What stopped him from doing so? “Honestly, I don’t know anything else apart from javelin throw. The one-year delay (of the Paralympics) forced me to think hard about my future. But I would watch my old videos and photos, aur ek josh aata tha usko dekh kar (it would energise me).
“And more than anything else, I love that my sport allows me to see myself winning a medal for my country.”
That’s the only thought that kept him in the sport when he stood on the brink of giving it up around a decade ago. After his gold in Athens, Jhajharia’s F46 category (upper limb/s affected by limb deficiency, impaired muscle power or impaired passive range of movement) was scrapped for the 2008 Beijing Games. When he learnt that it also didn’t find a place at the 2012 London Paralympics, Jhajharia reckoned it was best for him to take a backseat and play the supporting role in seeing his wife Manju—a national kabaddi player—make it to the international stage while they started a family.
“But my wife said, ‘No, you shouldn’t stop. You can play till 2016 (Rio Paralympics), and I know you have it in you to win a medal there’. That was a very difficult phase in my career. Had my wife not told me that, I would have left the sport,” Jhajharia said.
Instead, he was back at it, restarting training in 2012. “At the 2013 World Championships, I won gold. That’s when I knew my decision to carry on was right,” he says. A silver at the 2014 Asian Para Games followed, and another one at the 2015 Worlds. “And then my event came back in Rio. And I won the gold again. And I broke the world record again.”
Simple as that. Not quite.
Jhajharia has had to evolve in his mind and body from 2004 to 2021; from being a rookie fresh out of college in Athens to a seasoned campaigner in Rio to India’s most successful Paralympian expected to deliver again in Tokyo. What he has lost in agility and speed with age is compensated by better technique and training efficiency.
“For example, I often look at my back history: where I performed well and how I trained for that. So there is a lot of planning involved in my training now, which wasn’t the case earlier. I’m also a bit stronger technically,” Jhajharia said.
What has also evolved is the awareness about Paralympics and para sports in the country, with Jhajharia—who in 2017 became the first para athlete to be conferred the Khel Ratna award—being at the forefront of it. “In 2004 before heading to Athens, there was only one person who came to send me off at the airport: my father. Today, the Prime Minister is speaking to me and my family before I go to Tokyo. I feel like the entire country is behind me,” Jhajharia said.

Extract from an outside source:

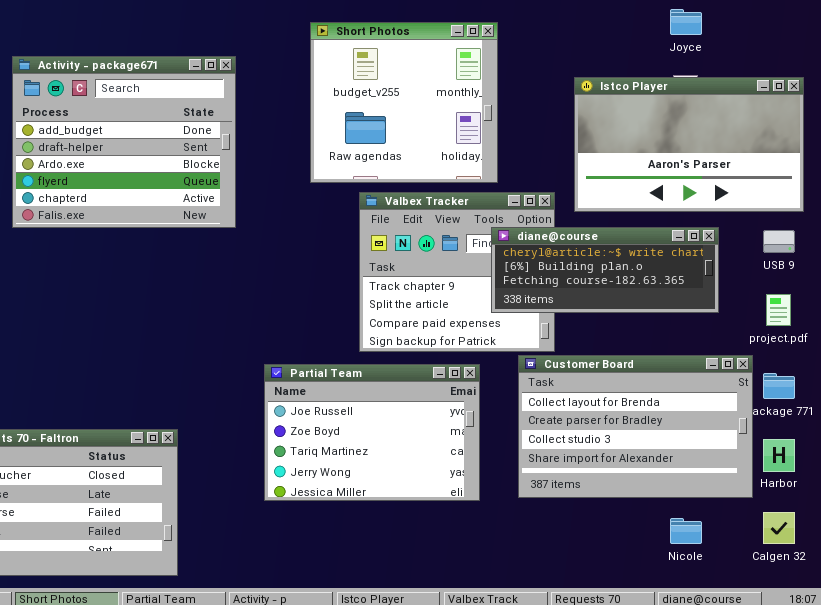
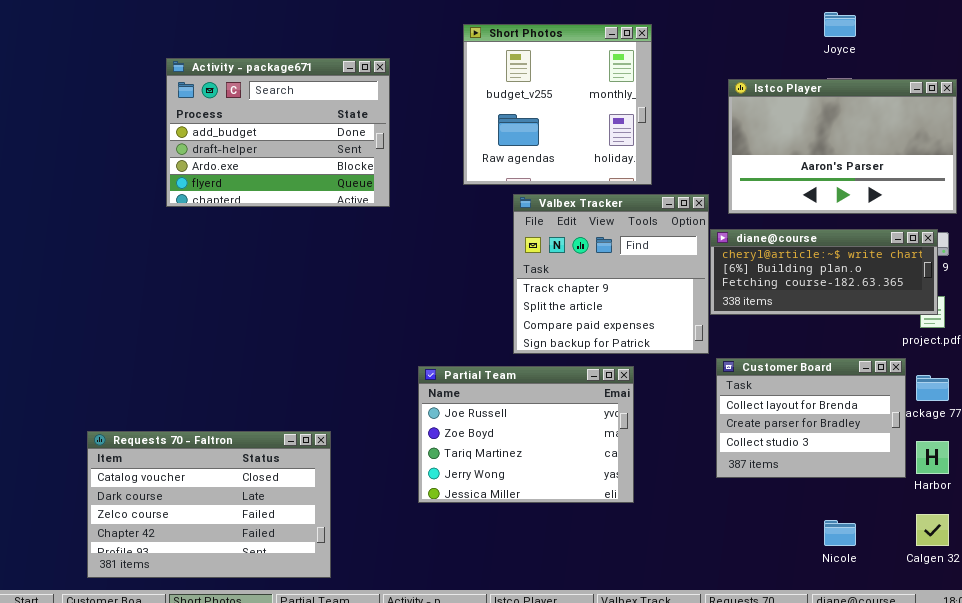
Activity - package671: [12,56,236,228] -> [166,58,390,207], resized
diane@course: [491,227,719,313] -> [710,229,938,315], moved
Customer Board: [518,355,753,498] -> [716,358,906,478], resized

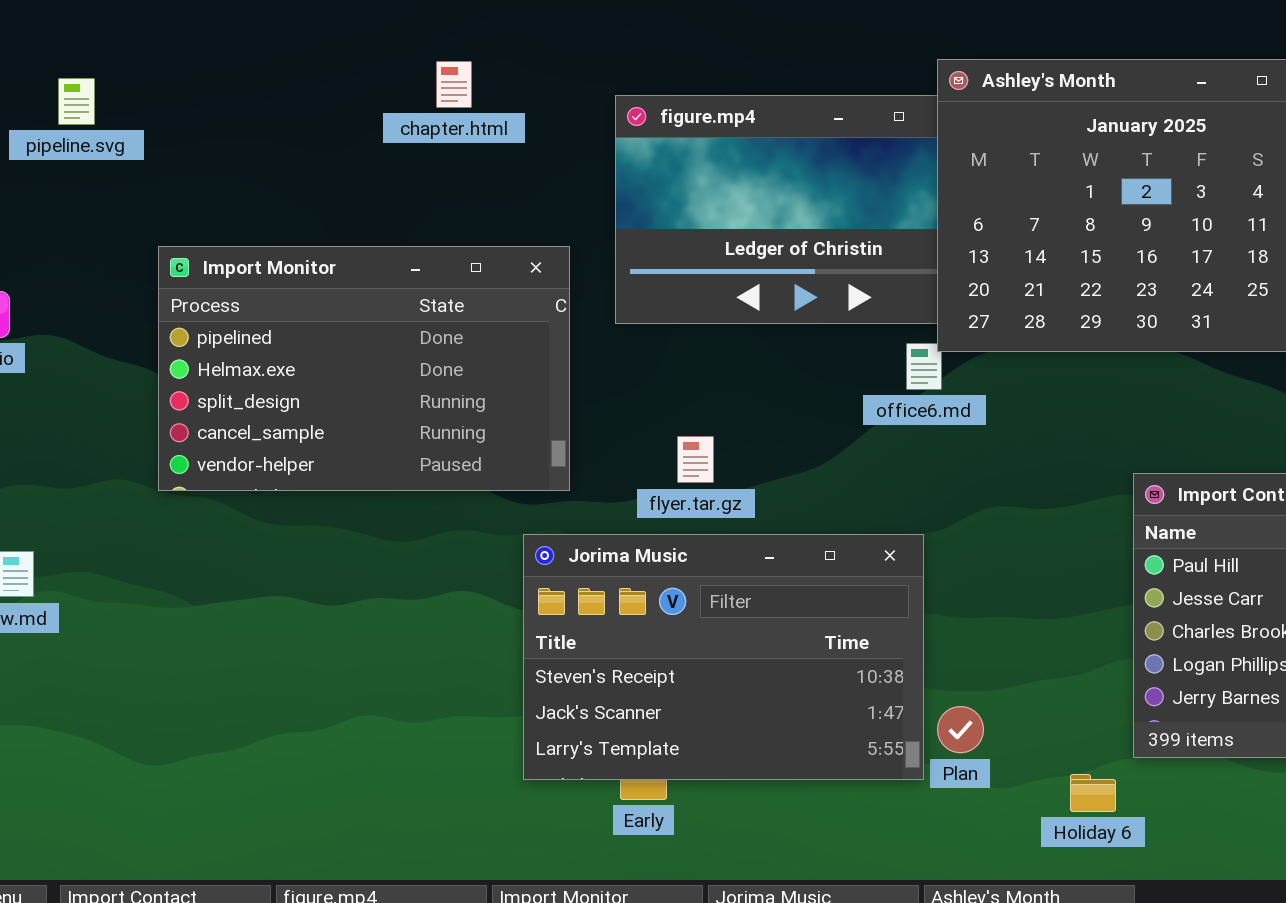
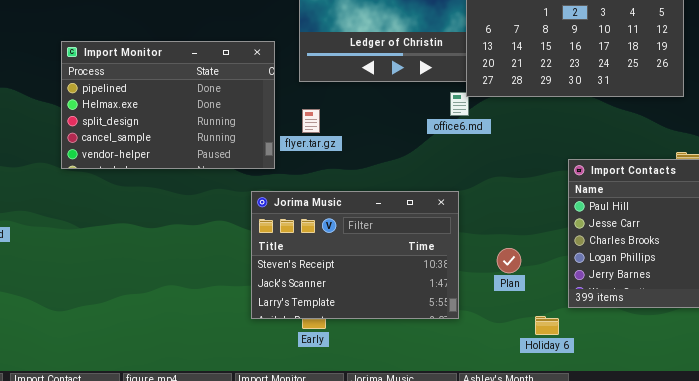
flyer.tar.gz: [677,436,714,483] -> [302,109,320,133], moved
Plan: [937,706,984,753] -> [497,248,521,273], moved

What hasn’t changed, however, is a promise. Before the Rio Paralympics, Jhajharia told his daughter that he’d come back home with a gold medal. He kept his word then. He wants to keep his word now.
“My daughter is 10 now, so she understands things. She told me, ‘papa, you’ve been far away for so long’. I said that I’m preparing for something. She replied, ‘Fine, but prepare for a gold medal’.”
Jhajharia on Neeraj Chopra’s Tokyo gold
“I saw his every throw closely. His overall technique, especially the arm speed, was brilliant. He was technically the strongest thrower among the competitors, and that is the biggest reason for his victory. He was also mentally very strong; you could see the confidence on his face and in his eyes. Which, at that big stage, is a big deal. Neeraj ensured India’s first track and field Olympic medal is a gold, and for me it is extra special because he won it in my event. And I know very well how happy one feels after winning an Olympic gold.”